Suas tarefas:
(a) Segundo o trecho sobre a Medusa e o valor da leitura, qual é a forma mais tradicional de preservar o conhecimento?
(b) Dê continuidade ao trecho sobre a Medusa e o valor da leitura a partir da última frase apresentada.

Como dissemos, essa fase rendeu o que podia. Agora o foco é outro: a união, a organização, a base... O Boca do Inferno 35 já sinaliza essa nova direção. A nossa preocupação é organizar o que está ausente dessa linha que foi bombardeada. É dar visibilidade ao que a nossa prática (de todos os uibaienses) deixa ausente, ignora. Vamos, a partir de então, fazer emergir o mais simples, agora, com uma boa bagagem, levando uma cabeça de Medusa na mala. Isso mesmo, haviamo-nos esquecido de dizer que olhar a realidade de outro modo não é só uma forma de vencer o que há de cruel, duro e desumano nela senão também um modo de tê-la como arma em nosso próprio benefício. Perseu carregava a cabeça da Górgona dentro da capanga o que o tornara invencível. (vejam que lição: vencer a dureza da realidade nos torna invencíveis) Toda vez que enfrentava um inimigo imbatível, retirava da capanga, segurando pelos cabelos de serpentes, a cabeça do monstro e mostrava ao inimigo que, ao fitar o semblante da medusa, virava uma estátua de pedra inofensiva.Por fim, pensamos que todo o mundo tem uma medusa a atormentar e que precisa ser decapitada. Uns demoram mais para vencê-la, outros são eliminados pelo seu olhar terrível. Muitos que a vencem não sabem usá-la em defesa própria. Mesmo assim, cada quem escolhe o ângulo mais estratégico, pelo qual acredita que corre menos riscos de se sucumbir. É por isso mesmo que pessoalmente não estimulamos ninguém a seguir nossos passos. Os movimentos que aprendemos a esboçar, como desvios da dura realidade, podem configurar-se como abismos para os outros. É por isso também que ficamos atentos às soluções que os outros acham em seus enfrentamentos, aproveitando as soluções que amenizem nossa luta e repudiando soluções que podem nos atirar ao abismo. HÁ BRAÇOS!


QUEM É INIMIGO DO SABER?


O ser humano desenvolveu a escrita porque um dia teve necessidade de preservar sua memória de forma que pudesse consultá-la a qualquer momento. Isso permitiu a ele transmitir suas experiências e conhecimentos às gerações posteriores. A partir do memento em que começou a acumular conhecimento e a utilizar esse saber acumulado, a humanidade se tornou dominante no planeta e toda a sofisticação tecnológica de que dispomos hoje é fruto do uso crítico desse conhecimento guardado.


Atualmente, há várias formas de armazenar o conhecimento: livros, CDs, fitas, softwares, chips etc. Todas essas modalidades podem ser encontradas em bibliotecas. Dentre elas sabemos que o livro é a mais tradicional forma de preservar o conhecimento. Embora o livro seja a forma que concentra maior simbologia, todos os outros recursos trazem um ponto em comum com o livro: eles são materiais de leitura. A leitura então é o elemento mais importante de todo esse processo. Nenhum desses instrumentos faz sentido sem a leitura. Afinal eles não são apenas depósitos de informação e sabedoria, são instrumentos que devem ser utilizados num processo de interlocução que vise dar condições ao usuário de interagir com o mundo de forma a transformá-lo, a protegê-lo, a torná-lo melhor.

Listagem de dados:
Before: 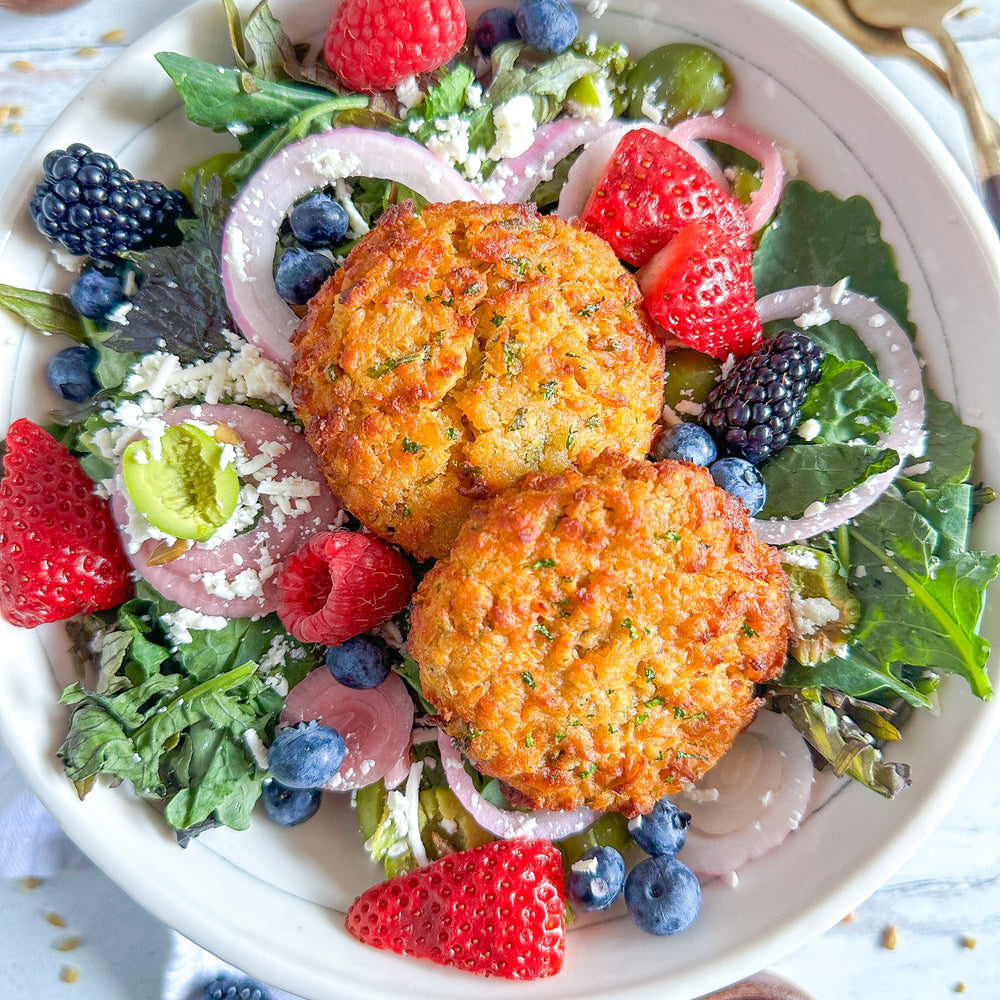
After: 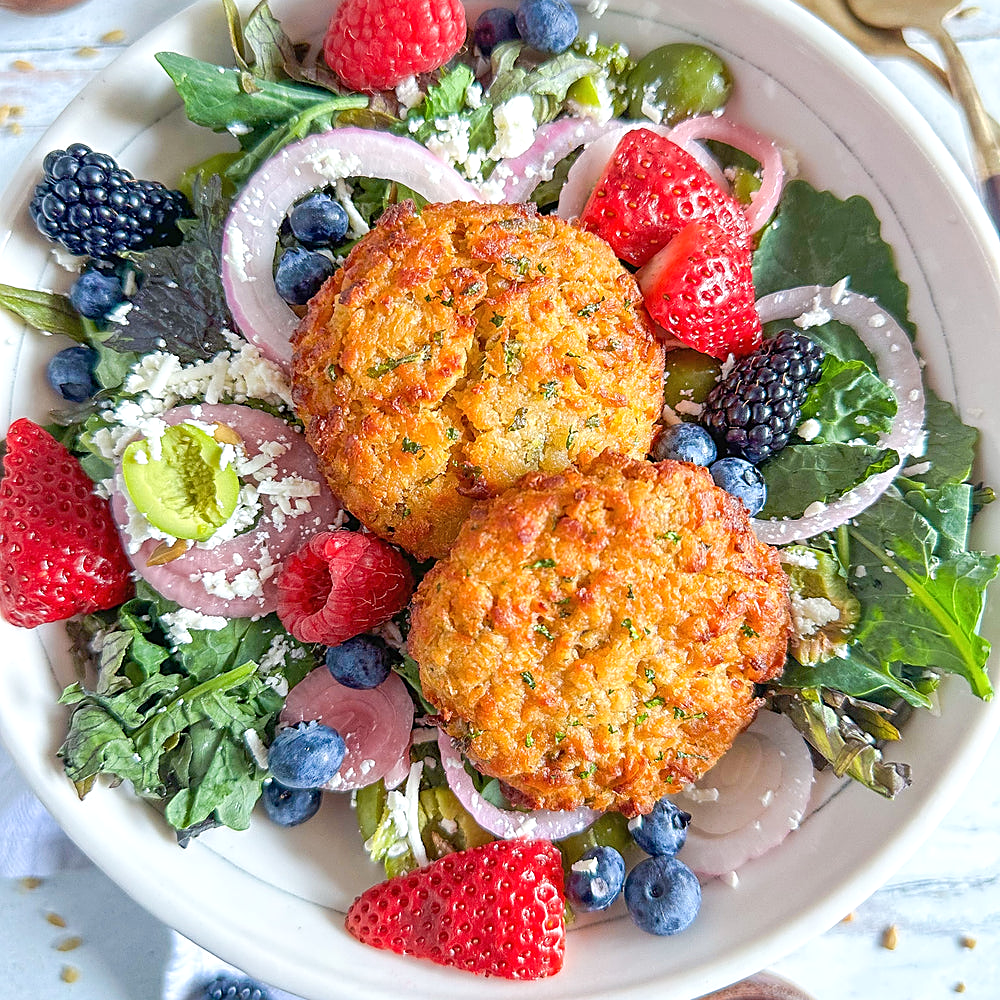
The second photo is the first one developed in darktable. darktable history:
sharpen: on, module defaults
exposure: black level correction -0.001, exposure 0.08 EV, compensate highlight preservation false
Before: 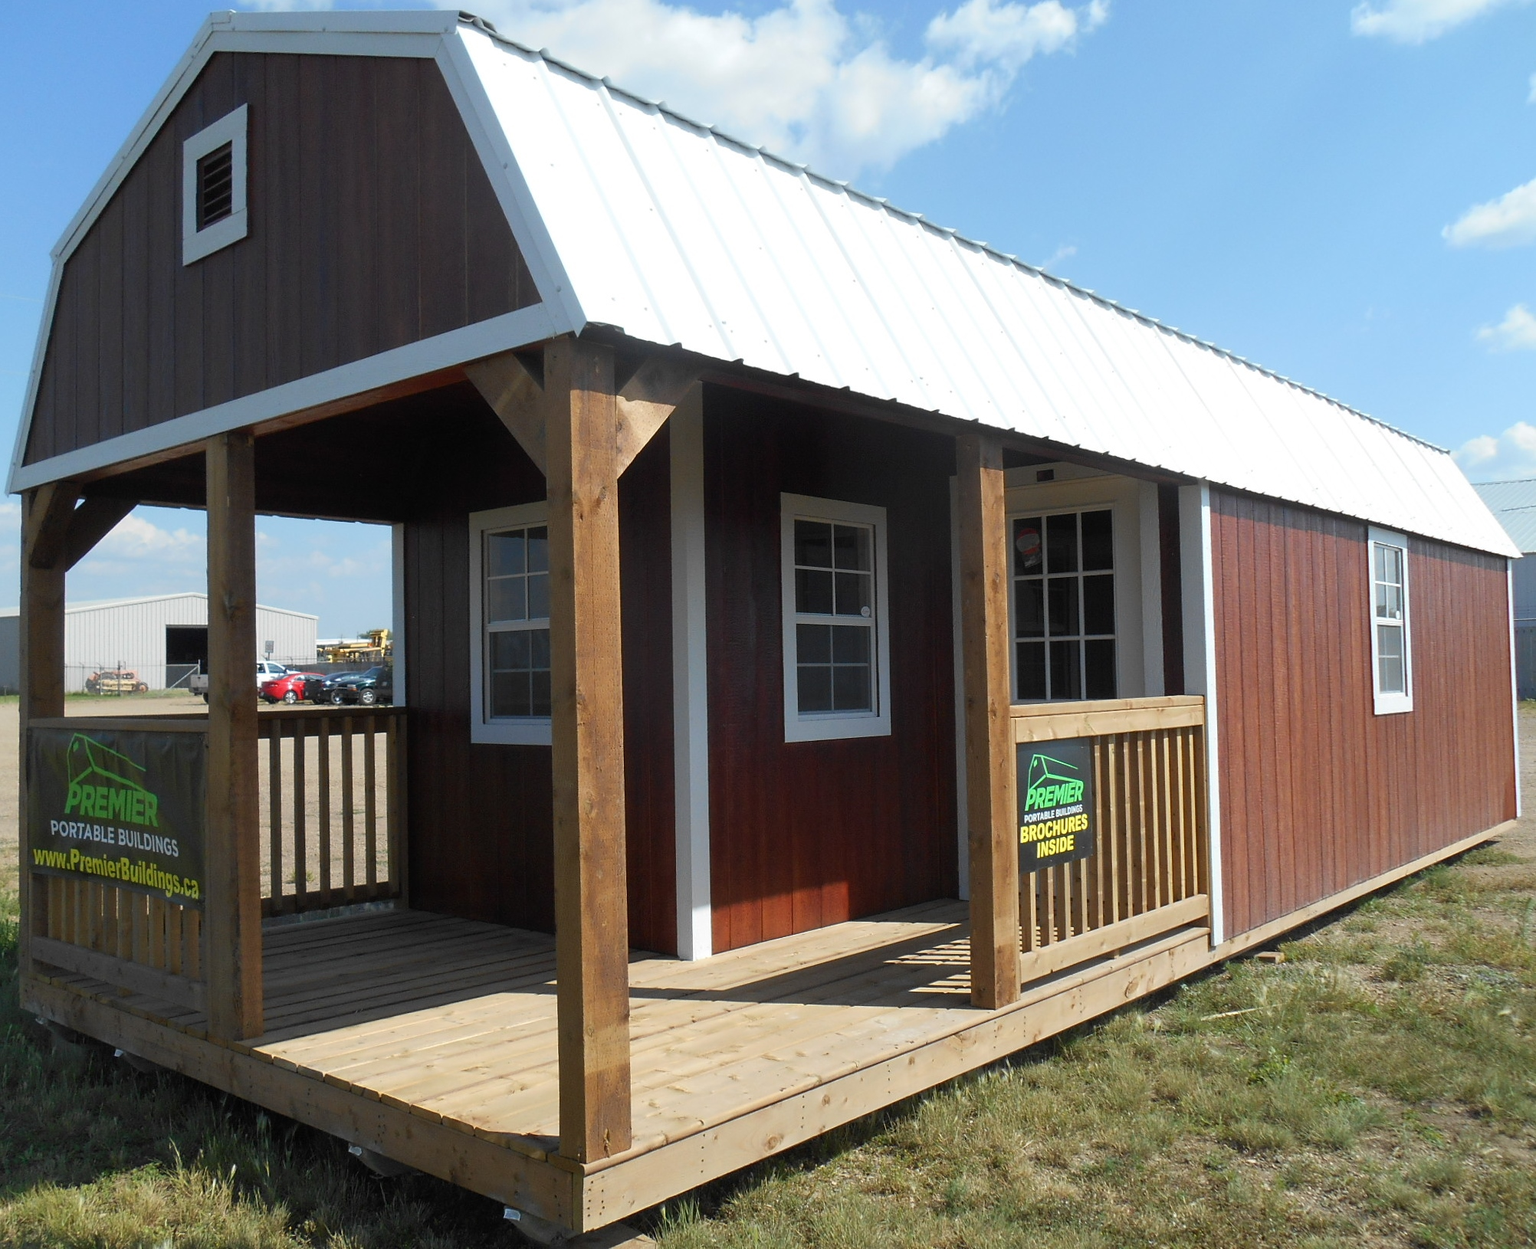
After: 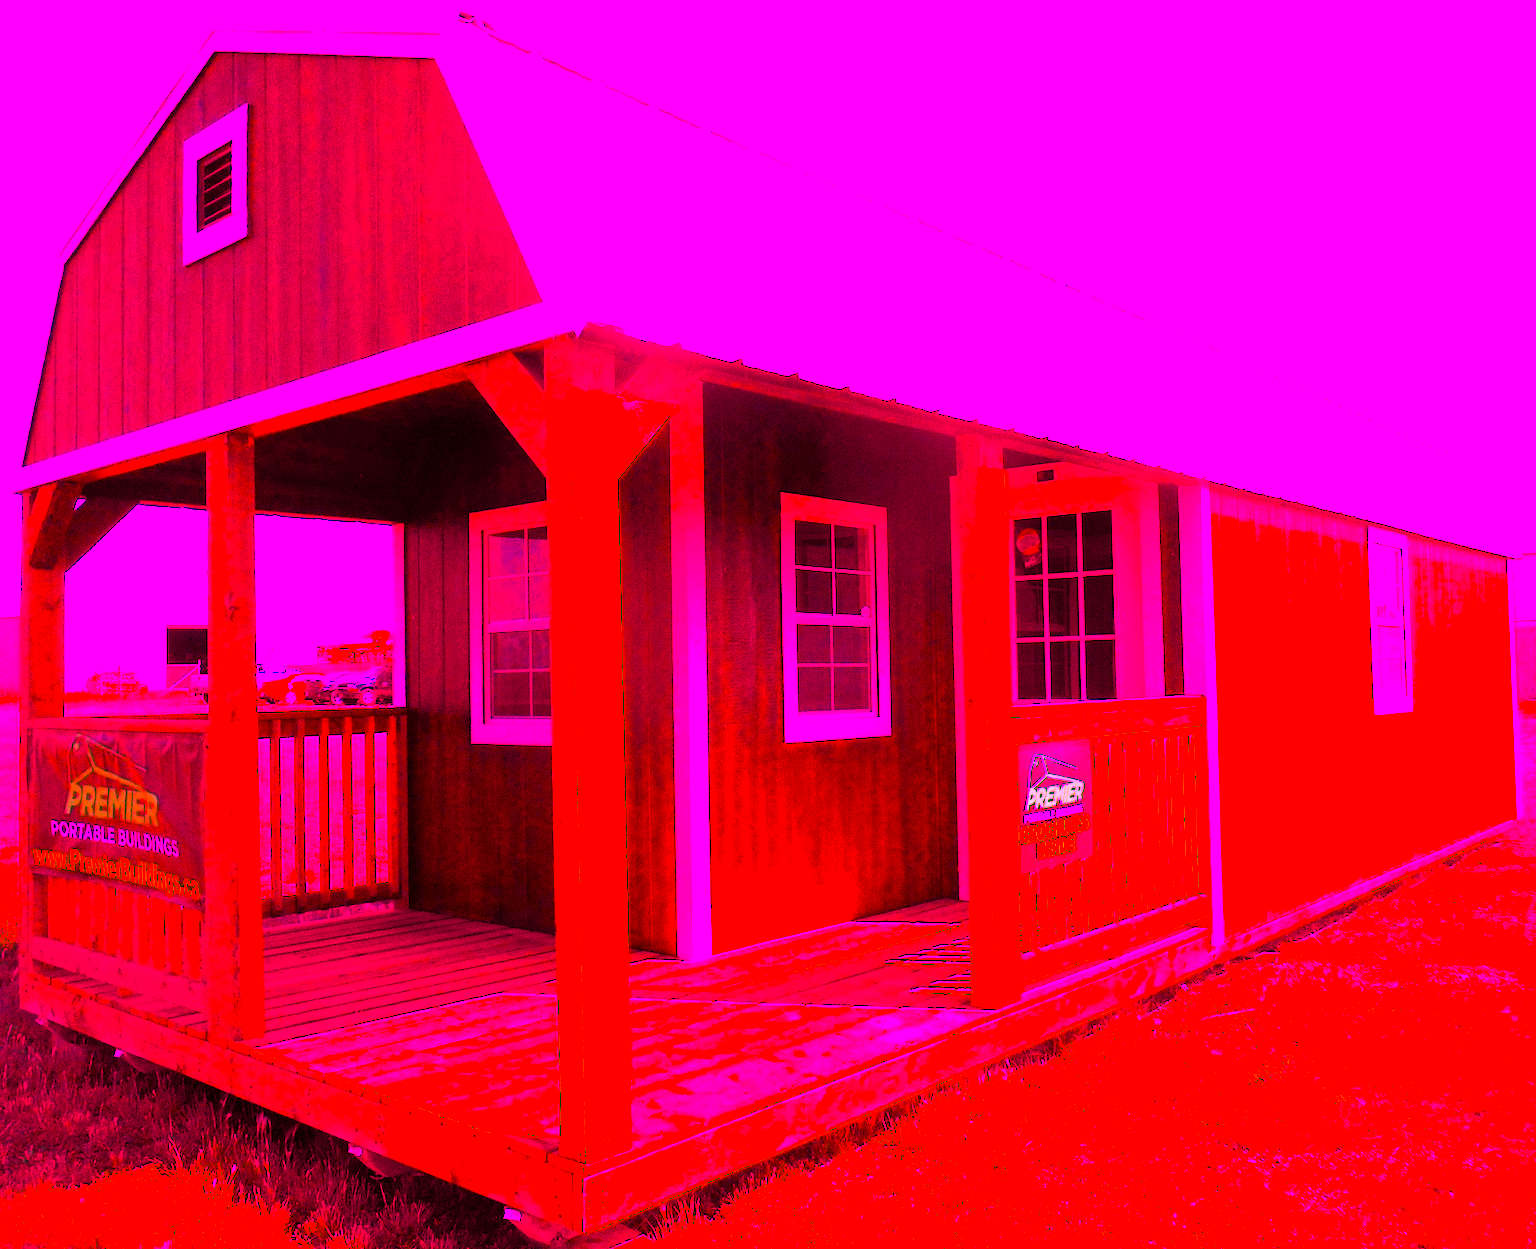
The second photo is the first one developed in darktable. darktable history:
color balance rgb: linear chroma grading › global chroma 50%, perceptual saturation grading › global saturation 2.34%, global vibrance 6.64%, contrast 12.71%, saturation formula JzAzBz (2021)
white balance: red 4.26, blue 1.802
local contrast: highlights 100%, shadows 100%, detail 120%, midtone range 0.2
* * *
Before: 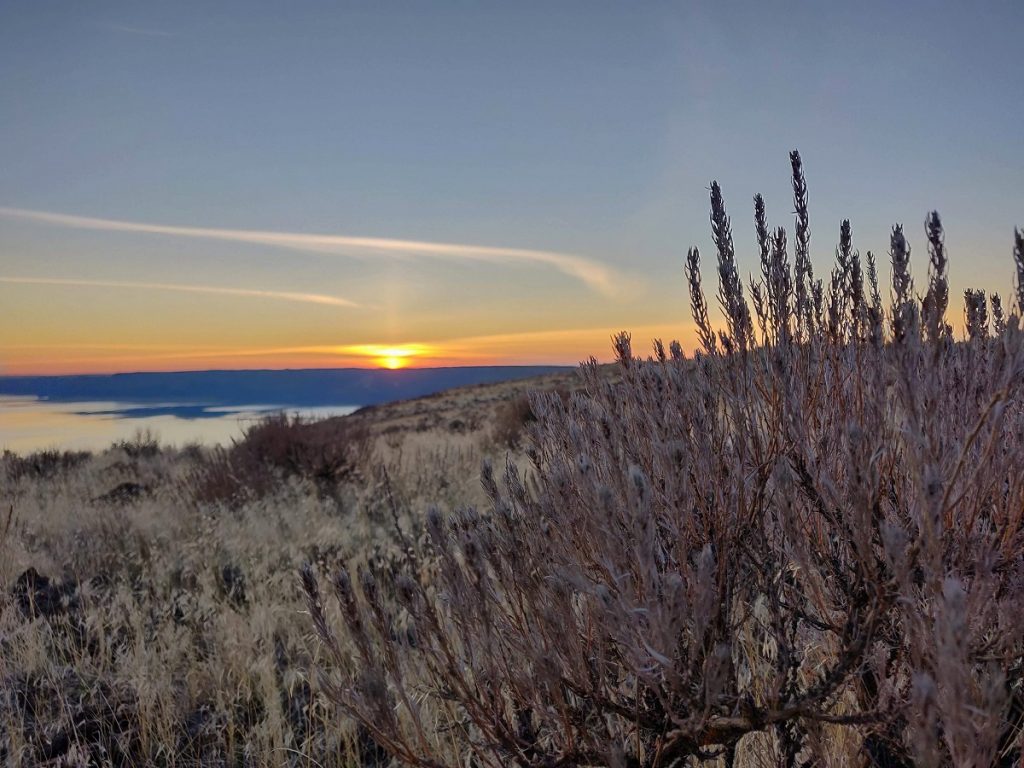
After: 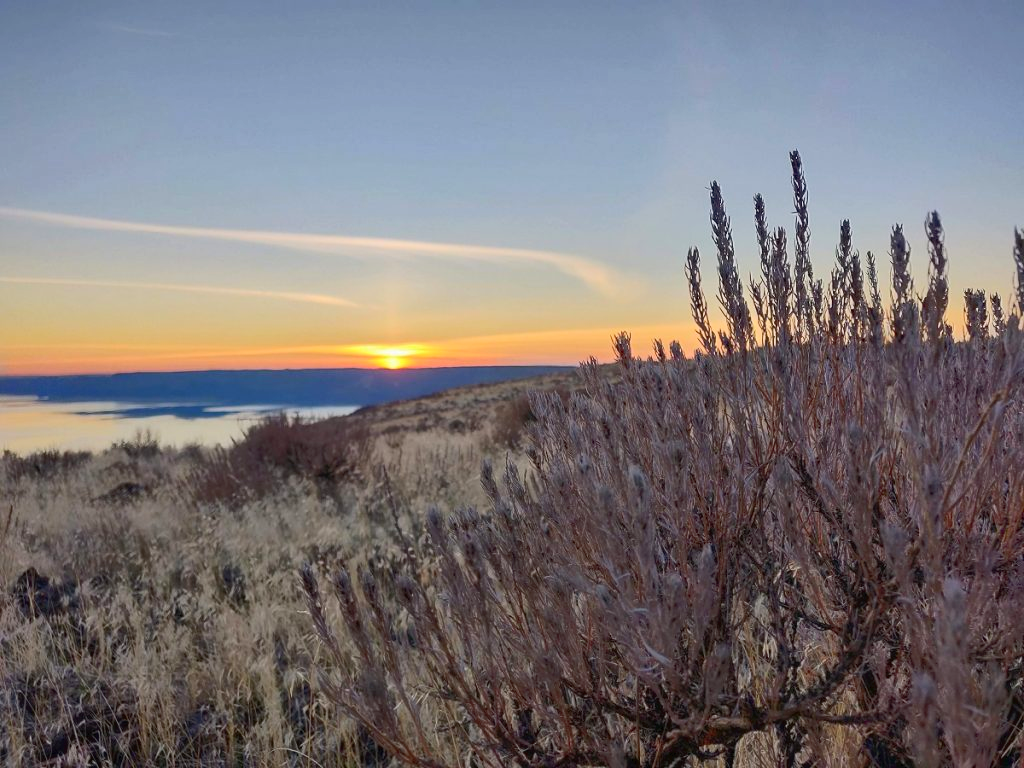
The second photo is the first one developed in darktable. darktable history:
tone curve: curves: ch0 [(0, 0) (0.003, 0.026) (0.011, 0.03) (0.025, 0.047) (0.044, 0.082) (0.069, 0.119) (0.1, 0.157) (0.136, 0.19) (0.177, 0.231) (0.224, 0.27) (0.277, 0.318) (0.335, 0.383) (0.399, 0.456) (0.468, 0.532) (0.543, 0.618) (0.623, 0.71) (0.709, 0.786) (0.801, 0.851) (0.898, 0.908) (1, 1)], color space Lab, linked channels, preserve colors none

Respostas por tarefa:
(a) O livro.

(b)
A biblioteca então é esse espaço sagrado que permite ao ser humano o acesso a sua história, a seu fazer e ao seu saber. O acesso a esse universo é fundamental para a compreensão do próprio homem e do meio em que vive. Assim, ler é um exercício de descoberta do mundo. Por meio da leitura o ser humano se desentorpece, se abre para o mundo e passa a vê-lo de forma mais sensível, mais crítica. A partir da leitura, ele pode avaliar melhor suas ações cotidianas e a si mesmo, já que, em grande medida, é constituído por aquilo que lê. O que não é outra forma de dizer que deixamos de ser aquilo que não lemos.


No mundo atual, onde predominam a informação rápida e a alta tecnologia, é inconcebível que ainda haja pessoas que não saibam ler ou que não gostem de ler. Essas pessoas, à medida que estão afastadas da leitura, do conhecimento, tornam-se reféns do meio social e reagem inconscientemente a essa condição de forma equivocada, às cegas, provocando situações que ajudam a atrapalhar o bom desenvolvimento da sociedade como um todo. Inaptas para fazer uma leitura de mundo, crítica e eficaz, elas seguem como bois dependentes das rédeas, a maioria das vezes opressivas, do meio em que vivem.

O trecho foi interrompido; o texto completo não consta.